James Weldon Johnson, an American author, diplomat, politician, critic, journalist, educator, poet, anthologist, lawyer, songwriter, and early civil rights activist, was born on 17th June 1871, Jacksonville, Fla., U.S and died in June 26, 1938, Wiscasset, Maine. Johnson was widely known for his leadership within the NAACP, National Association for the Advancement of Colored People, an African-American civil rights organization in the United States and as a renowned writer. He was also one of the first African-American professors at New York University.
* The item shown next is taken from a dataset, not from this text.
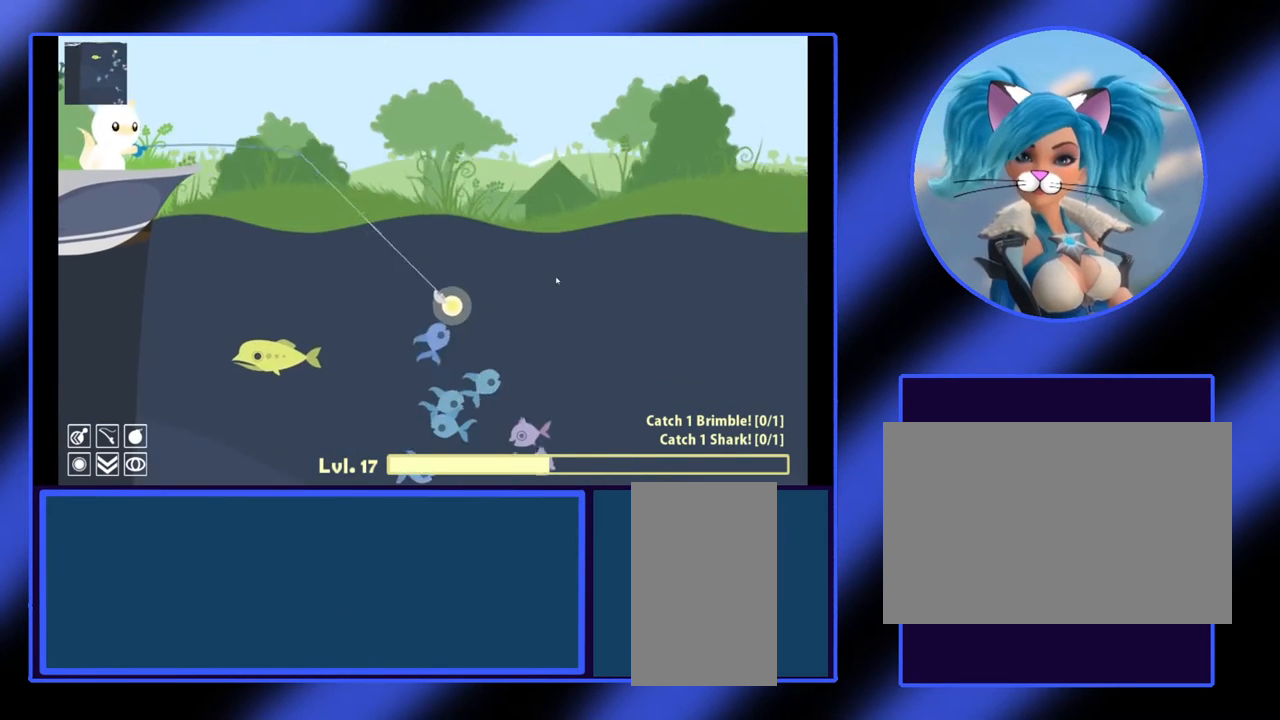
{"keys": [], "mouse": [], "events": []}
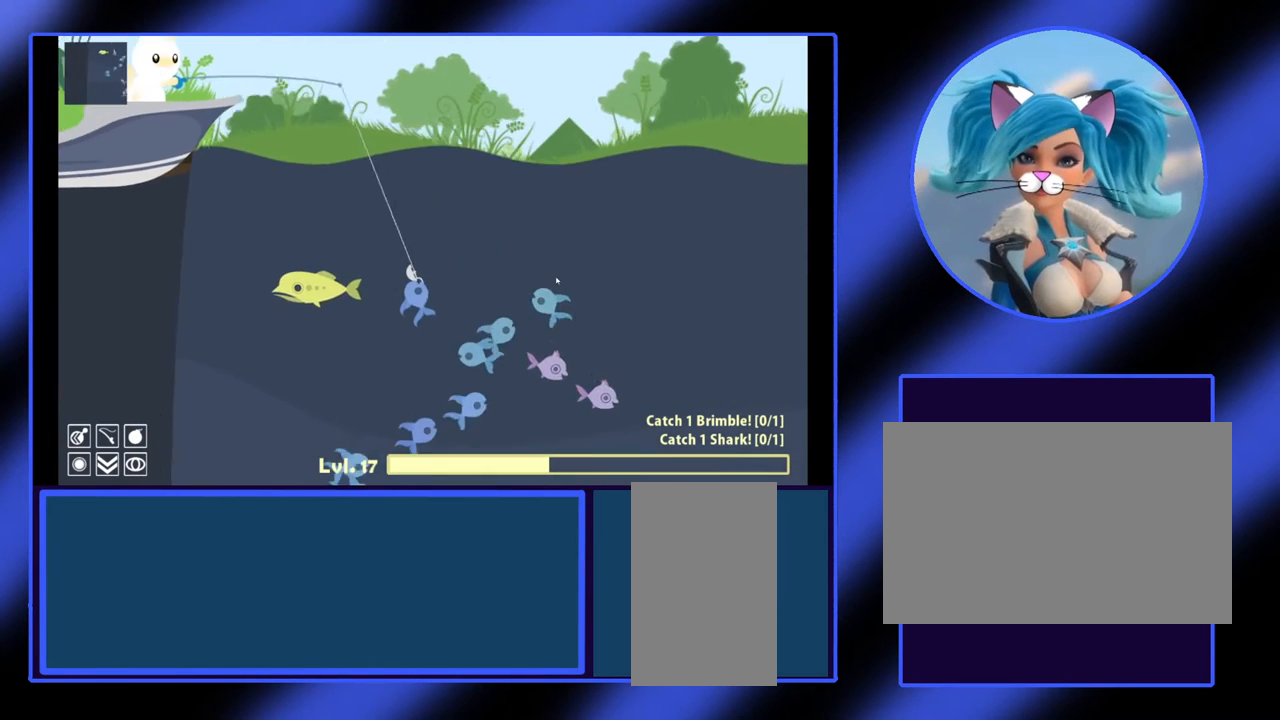
{"keys": [], "mouse": [], "events": []}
In 1894, he graduated from Atlanta University with A.B. and in 1904 he received his M.A. and got admitted at Columbia University for further education. On completion of his studies, he was appointed as the principal of the black high school in Jacksonville, Florida, where he served for several years. Simultaneously, he was completed his law with his brother, John Rosamond Johnson and started composing songs, including “Lift Every Voice and Sing,” which became something of a national anthem to many African Americans. In 1901, they went to New York and composed more than 200 songs for the Broadway musical stage.
In 1906, President Theodore Roosevelt appointed him as the U.S. consul to Puerto Cabello, Venezuela, and three years later in Corinto, Nicaragua. Later, he was appointed at Fisk University, where he got spare time to write novel, The Autobiography of an Ex-Colored Man, which was published in 1912. From 1916 onward, he remained a leader in the National Association for the Advancement of Colored People (NAACP).
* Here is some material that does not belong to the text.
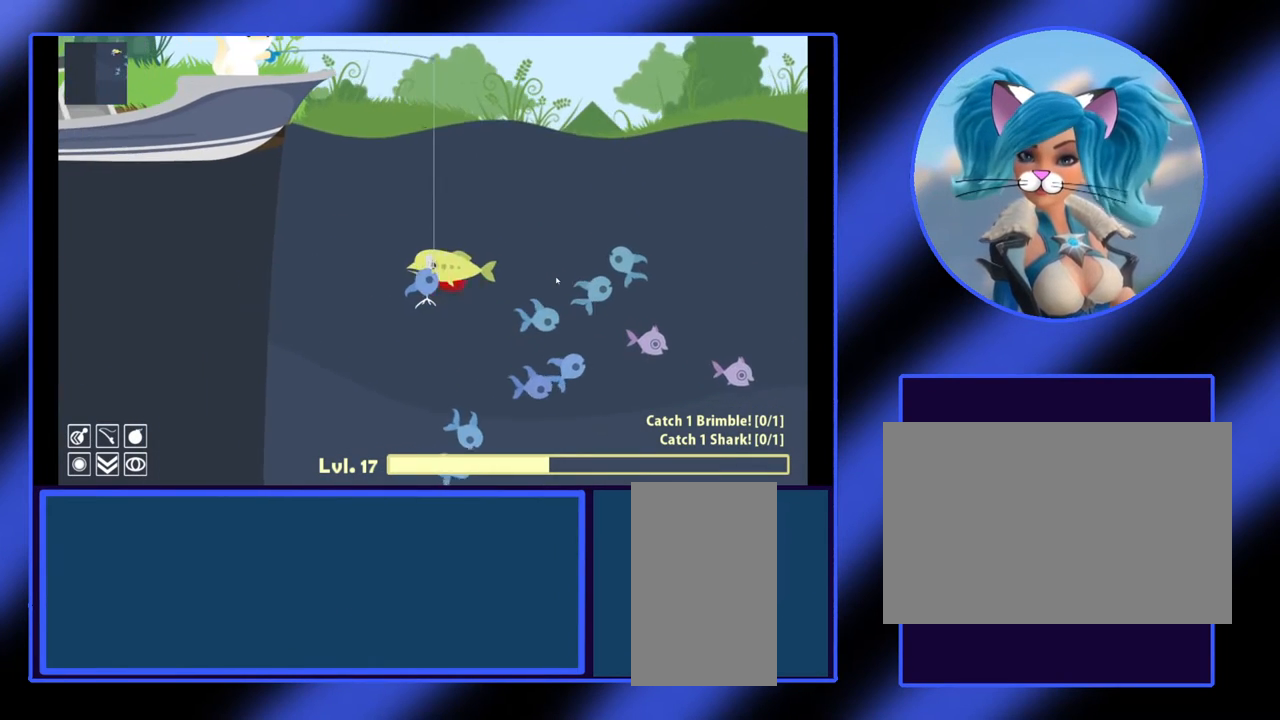
{"keys": [], "mouse": ["left"], "events": [[200, "mouse_left", "down"]]}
His works and Collections:
Some of his great poetry collections are To a Friend in1892, A Brand in1893, The Color Sergeant in1898, O Black and Unknown Bards in1908, Fifty Years and Other Poems in1917, My City in 1923, Go Down, Death in 1926, God’s Trombones: Seven Negro Sermons in Verse in 1927, Saint Peter Relates an Incident in1935, The Glory of the Day was in Her Face and some books are Along This Way, Negro Americans, What Now?, Black Manhattan, Second Book of Negro Spirituals, Self-Determining Haiti, The Autobiography of an Ex-Colored Man and many more
Awards and Accomplishments:
James Weldon Johnson received Honorary Master’s degree from Atlanta University, Honorary doctorates from Talladega College and Howard University, and W. E. B. Du Bois Prize for Negro Literature. In 2002, his name was enlisted in the list of 100 Greatest African Americans. In 1925, He received Springarn Medal from NAACP, for his exceptional accomplishment.